Korean J Radiol.  2010 Dec;11(6):692-696. 10.3348/kjr.2010.11.6.692.

Epithelioid Hemangioma Involving Three Contiguous Bones: a Case Report with a Review of the Literature

Affiliations
  • 1Research Center & Department of Pathology, Ramathibodi Hospital, Mahidol University, Bangkok 10400, Thailand. vorachai7@yahoo.com
  • 2Department of Pathology, Ramathibodi Hospital, Mahidol University, Bangkok 10400, Thailand.
  • 3Department of Radiology, Ramathibodi Hospital, Mahidol University, Bangkok 10400, Thailand.

Abstract

An epithelioid hemangioma involving three contiguous bones in continuity has, to the best of our knowledge, not been reported in the literature. A case of a 48-year-old man presented with radiating pain to the lower thoracic region for two years. A radiograph and CT scan revealed both permeative osteolytic and multiple trabeculated lesions involving the left posterior part of the 10th rib as well as the 9th and 10th vertebral bodies in continuity and was misled as a malignant or infectious lesion. The histopathology and immuno-histochemistry of the lesion confirmed the diagnosis of an epithelioid hemangioma.

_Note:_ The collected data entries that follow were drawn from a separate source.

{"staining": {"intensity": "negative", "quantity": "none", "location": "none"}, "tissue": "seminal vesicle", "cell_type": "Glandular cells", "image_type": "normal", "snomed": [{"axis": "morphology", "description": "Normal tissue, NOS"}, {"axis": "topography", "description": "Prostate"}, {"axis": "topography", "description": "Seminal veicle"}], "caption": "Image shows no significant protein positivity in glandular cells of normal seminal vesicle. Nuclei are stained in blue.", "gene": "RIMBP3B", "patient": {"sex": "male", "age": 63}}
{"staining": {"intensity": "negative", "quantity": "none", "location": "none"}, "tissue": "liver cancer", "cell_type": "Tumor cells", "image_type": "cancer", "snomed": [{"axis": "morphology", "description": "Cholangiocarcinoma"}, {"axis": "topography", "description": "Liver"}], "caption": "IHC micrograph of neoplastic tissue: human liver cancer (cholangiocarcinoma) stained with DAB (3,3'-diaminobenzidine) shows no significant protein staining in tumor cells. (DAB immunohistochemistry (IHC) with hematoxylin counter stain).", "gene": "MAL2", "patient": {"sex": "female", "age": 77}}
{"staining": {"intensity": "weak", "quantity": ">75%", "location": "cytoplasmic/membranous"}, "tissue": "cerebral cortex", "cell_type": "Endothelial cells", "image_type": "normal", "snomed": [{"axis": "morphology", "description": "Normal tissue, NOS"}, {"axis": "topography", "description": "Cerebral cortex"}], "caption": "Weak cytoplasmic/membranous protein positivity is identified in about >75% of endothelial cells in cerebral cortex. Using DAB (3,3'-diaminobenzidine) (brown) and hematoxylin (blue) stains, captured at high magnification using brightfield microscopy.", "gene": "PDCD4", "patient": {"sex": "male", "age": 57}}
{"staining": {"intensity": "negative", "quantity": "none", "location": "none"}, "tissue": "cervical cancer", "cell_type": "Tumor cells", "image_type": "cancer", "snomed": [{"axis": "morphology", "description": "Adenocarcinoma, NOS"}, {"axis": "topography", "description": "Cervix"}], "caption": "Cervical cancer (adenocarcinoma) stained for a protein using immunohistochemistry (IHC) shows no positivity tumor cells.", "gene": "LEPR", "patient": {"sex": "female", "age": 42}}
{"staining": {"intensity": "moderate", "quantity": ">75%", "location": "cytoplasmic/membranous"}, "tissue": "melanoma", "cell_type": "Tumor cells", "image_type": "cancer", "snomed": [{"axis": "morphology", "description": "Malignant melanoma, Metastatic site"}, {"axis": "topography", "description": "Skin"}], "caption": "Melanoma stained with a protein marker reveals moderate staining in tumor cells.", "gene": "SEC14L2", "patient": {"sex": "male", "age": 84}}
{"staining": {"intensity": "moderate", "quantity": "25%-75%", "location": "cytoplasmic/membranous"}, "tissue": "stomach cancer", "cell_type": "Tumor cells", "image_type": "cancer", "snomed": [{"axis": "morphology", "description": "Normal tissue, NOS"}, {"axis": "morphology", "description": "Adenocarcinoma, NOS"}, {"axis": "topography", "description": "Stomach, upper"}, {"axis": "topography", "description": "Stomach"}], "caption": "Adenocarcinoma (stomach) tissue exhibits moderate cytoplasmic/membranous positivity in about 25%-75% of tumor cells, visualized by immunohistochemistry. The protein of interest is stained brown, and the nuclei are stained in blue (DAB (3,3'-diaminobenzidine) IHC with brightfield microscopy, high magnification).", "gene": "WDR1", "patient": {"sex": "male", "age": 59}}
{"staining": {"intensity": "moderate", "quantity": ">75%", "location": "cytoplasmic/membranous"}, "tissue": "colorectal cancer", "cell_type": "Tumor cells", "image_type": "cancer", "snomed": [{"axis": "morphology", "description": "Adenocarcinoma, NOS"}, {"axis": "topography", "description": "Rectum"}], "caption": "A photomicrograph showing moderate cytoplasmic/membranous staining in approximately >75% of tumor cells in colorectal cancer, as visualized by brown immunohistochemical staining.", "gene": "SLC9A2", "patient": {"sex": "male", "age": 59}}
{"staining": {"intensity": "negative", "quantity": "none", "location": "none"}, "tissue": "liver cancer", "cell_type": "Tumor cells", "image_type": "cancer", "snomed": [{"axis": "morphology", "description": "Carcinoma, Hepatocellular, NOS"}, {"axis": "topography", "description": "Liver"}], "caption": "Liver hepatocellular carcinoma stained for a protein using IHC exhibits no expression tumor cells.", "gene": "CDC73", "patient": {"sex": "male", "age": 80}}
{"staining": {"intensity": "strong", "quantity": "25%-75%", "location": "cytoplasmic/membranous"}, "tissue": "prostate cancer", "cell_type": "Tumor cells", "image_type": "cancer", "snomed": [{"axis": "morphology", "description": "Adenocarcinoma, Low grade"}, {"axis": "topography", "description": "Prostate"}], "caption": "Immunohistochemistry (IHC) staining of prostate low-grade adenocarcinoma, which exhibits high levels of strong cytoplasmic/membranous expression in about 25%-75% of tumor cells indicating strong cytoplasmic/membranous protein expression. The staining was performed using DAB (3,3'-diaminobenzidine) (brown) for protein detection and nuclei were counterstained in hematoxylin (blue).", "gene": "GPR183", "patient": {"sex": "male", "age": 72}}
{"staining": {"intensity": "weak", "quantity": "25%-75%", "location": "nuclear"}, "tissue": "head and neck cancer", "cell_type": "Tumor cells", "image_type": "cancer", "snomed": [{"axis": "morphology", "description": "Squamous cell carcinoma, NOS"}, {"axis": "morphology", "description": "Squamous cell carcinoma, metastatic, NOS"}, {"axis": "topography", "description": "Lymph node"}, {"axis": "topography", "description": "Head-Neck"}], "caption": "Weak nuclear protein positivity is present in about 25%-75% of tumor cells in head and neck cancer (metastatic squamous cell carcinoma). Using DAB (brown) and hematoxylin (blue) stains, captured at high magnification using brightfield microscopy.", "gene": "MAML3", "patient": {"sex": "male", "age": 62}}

The lesion was still stable as of three years after surgery.

Keyword

Epithelioid hemangioma; Spine; Rib; Imaging; Osseous; Bone

MeSH Terms

Bone Neoplasms/pathology/*radiography/surgery
Diagnosis, Differential
Hemangioendothelioma, Epithelioid/pathology/*radiography/surgery
Humans
Male
Middle Aged
Ribs/pathology/*radiography/surgery
Spinal Neoplasms/pathology/*radiography/surgery
Thoracic Vertebrae/pathology/*radiography/surgery
*Tomography, X-Ray Computed

Figure

  • Fig. 1 Epithelioid hemangioma in 48-year-old man. Plain radiographs. Anteroposterior (AP) view (A) reveals geographic osteolytic lesion with partially sclerotic border involving left side of T10 vertebral body. Another similar osteolytic lesion is also observed on left side of T9 vertebral body (black arrows). In addition, permeative osteolytic lesion involving posterior part of left 10th rib at costo-vertebral junction (thin white arrows), associated with soft tissue mass (thick white arrows) was observed. No periosteal reaction is observed. Lateral view (B) reveals lesion involving posterior portion of T10 vertebral body (black arrows) with extension to posterior element (thin white arrows). Osteolytic lesion is also seen involving posterior portion of T9 vertebral body (thick white arrow). C-G. Coronal CT scan (C, D) after iodinated contrast medium injection reveals that lesion involves two contiguous vertebral bodies, T10 and T9 (arrow in C), which causes spinal cord compression (arrow in D). Axial CT scan at T10 vertebral body viewing in bone window (E) and soft tissue window before (F) and after (G) contrast medium injection reveals multiple internal trabeculations, multiple scattered tiny calcifications, and mild enhancement of lesion. Left-side cortex of T10 vertebral body and ventral cortex of 10th rib were destroyed with soft tissue component forming as extrapleural mass (arrow in G) behind thoracic aorta (star). H. Photomicrograph of lesion under low power (×40) reveals well-circumscribed lobular lesion made up of crowded small tubular or gland-like structure surrounded centrally by large vessel with thick wall. Periphery of lesion is surrounded with fibrofatty tissue. I. Under ×400 magnification, lining cells of gland-like structure show irregular vesicular or optically clear nuclei with prominent basophilic nucleoli and occasional vacuolated cytoplasm. Tall and enlarged endothelial cell mimicking 'tomb-stone like structure' projected into lumen, is observed (arrow). J. Immunostains using antibodies reacting to epithelial marker (CK) and vascular markers (CD31, CD34 and Factor VIII RA), show that lining cells are strongly marked by all of these antibodies.